The biggest question going through everyone’s mind about this film is “Why?” But I also question “Why now?” The second question is easier to answer. After colossal bombs like “Catwoman,” “Cold Creek Manor,” “The Muse” and “Gloria” riddling her career landscape, Sharon Stone needed to bring in some cash.
By the “Why?” is so much more elusive. The idea of a sexual-predator, lipstick-lesbian serial killer was hip and cool fourteen years ago, but it’s passe now. Not to mention the fact that Stone herself is getting old in the tooth (48 years old this month, which is ancient in Hollywood terms). Sure, the old broad looks pretty good in the film, but who wouldn’t with fake boobs and a lacquer finish of make-up an inch thick?
This new film takes place in London where Catherine Tramell (Stone) has gotten mixed up in another murder investigation. She’s appointed a court psychologist named Dr. Glass (played by a woefully dull David Morrissey) to evaluate her for bail and soon she starts a cat-and-mouse game with him. Once she’s released, dead bodies start cropping up around town – all linked to her.
Of course, Glass obsesses about her, even to the point of fantasizing about her from her book cover photo while he’s banging a majorly hot babe half her age.
I loved the first “Basic Instinct” – not just because of the taboo it carried a decade and a half ago, but also because it was a slick mystery thriller. There’s none of that original spark in this sequel, though. In many ways, it reminded me of Ridley Scott’s awful “Hannibal,” which paled in comparison to the original “Silence of the Lambs”…
…only worse.
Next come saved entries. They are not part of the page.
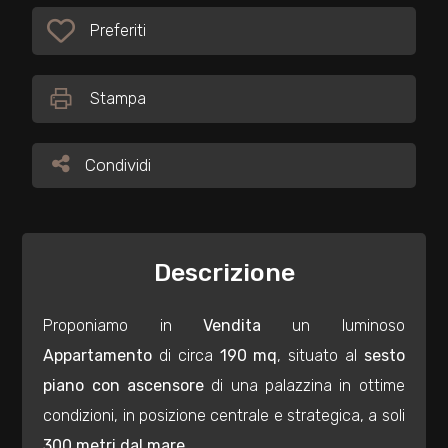
Preferiti
Preferiti: Cod. 34222
Commerciali
Stampa
Industriali
Condividi
Condividi
Terreni
Prezzo
Descrizione
Proponiamo in
Vendita
un luminoso
Appartamento
di circa
190 mq
, situato al
sesto
piano con ascensore
di una palazzina in ottime
condizioni, in posizione centrale e strategica, a soli
Totale
300 metri dal mare.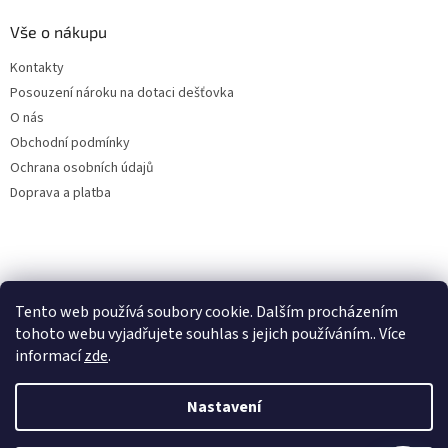
Vše o nákupu
Kontakty
Posouzení nároku na dotaci dešťovka
O nás
Obchodní podmínky
Ochrana osobních údajů
Doprava a platba
Virtuální asistent
Filtry dešťové vody
Tento web používá soubory cookie. Dalším procházením
Online
tohoto webu vyjadřujete souhlas s jejich používáním.. Více
informací
zde
.
Nastavení
Vytvořil Shoptet
Začít konverzaci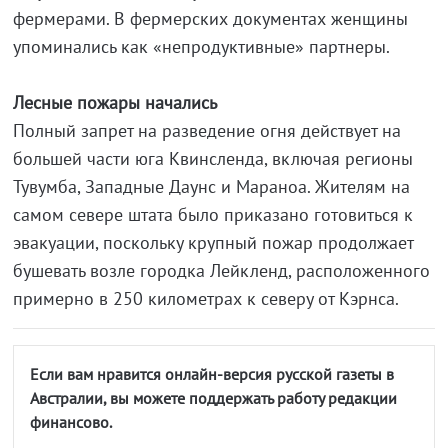
фермерами. В фермерских документах женщины
упоминались как «непродуктивные» партнеры.
Лесные пожары начались
Полный запрет на разведение огня действует на
большей части юга Квинсленда, включая регионы
Тувумба, Западные Даунс и Мараноа. Жителям на
самом севере штата было приказано готовиться к
эвакуации, поскольку крупный пожар продолжает
бушевать возле городка Лейкленд, расположенного
примерно в 250 километрах к северу от Кэрнса.
Если вам нравится онлайн-версия русской газеты в
Австралии, вы можете поддержать работу редакции
финансово.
What is it about Hollywood that makes them think they can repeat a story by just setting it in Europe or Asia instead? (And hold onto your hats, folks, because a trailer I saw before this film was a new “Fast and Furious” movie set in Tokyo, no less.)
Everything about “Basic Instinct 2” is substandard to the original. Even the sex is lackluster. I’m sure no one’s surprised that there isn’t a gratuitous beaver shot like the first one. The violence isn’t even there for the gore hounds. Rather, it’s a lot of talking, serious looks at the camera and pans across Sharon Stone’s bare legs.
Stone isn’t just her name, but it also describes her acting. The cold-hearted Catherine Tramell didn’t open up much in the original, but there was some depth of character. Here, she just talks dirty – and she doesn’t even do it very well. Sharon Stone better not quit her day job, ‘cause she’ll never make it as a phone sex operator. Here’s an example of her excruciatingly bad dialogue: “I was scared. I might never come again.”
Ouch. In fact, the only decent acting and line delivery comes from David Thewlis as the corrupt police detective hot on Catherine’s trail.
I knew that “Basic Instinct 2: Risk Addiction” was on thin ice when they started yanking press screenings. I never got my chance to see the movie ahead of time, so I took one for the team, forked over my admission and choked it down. I wasted $6.50 on a matinee. They got my money. Hold on closely to yours.
In the end, this film spurred a different sort of basic instinct in myself: sleep. It was a struggle to keep awake through the entire movie.